Nicholas Scapillati, executive director of Grizzly Bear Foundation, said Monday that it comes after months-long discussions with the province on how to protect bears, with the goal to give the animals a “better and second chance at life in the wild.”

Scapillati said what’s exciting about the project is that the government is open to working with outside experts and the public.

“So, they’ll be working through Indigenous knowledge and scientific understanding, bringing in the latest techniques and training expertise from leading experts,” he said in an interview.

B.C. government data show conservation officers destroyed 603 black bears and 23 grizzly bears in 2023, while 154 black bears were killed by officers in the first six months of this year.

Scapillati said the group will publish a report with recommendations by next spring, while an independent oversight committee will be set up to review all bear encounters with conservation officers to provide advice to the government.

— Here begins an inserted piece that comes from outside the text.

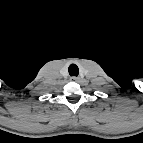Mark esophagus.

Environment Minister George Heyman said in a statement that they are looking for new ways to ensure conservation officers “have the trust of the communities they serve,” and the panel will make recommendations to enhance officer training and improve policies.

Lesley Fox, with the wildlife protection group The Fur-Bearers, said they’ve been calling for such a committee for decades.

“This move demonstrates the government is listening,” said Fox. “I suspect, because of the impending election, their listening skills are potentially a little sharper than they normally are.”

Fox said the partnership came from “a place of long frustration” as provincial conservation officers kill more than 500 black bears every year on average, and the public is “no longer tolerating this kind of approach.”

“I think that the conservation officer service and the B.C. government are aware they need to change, and certainly the public has been asking for it,” said Fox.

Fox said there’s a lot of optimism about the new partnership, but, as with any government, there will likely be a lot of red tape to get through.

“I think speed is going to be important, whether or not the committee has the ability to make change and make change relatively quickly without having to study an issue to death, ” said Fox.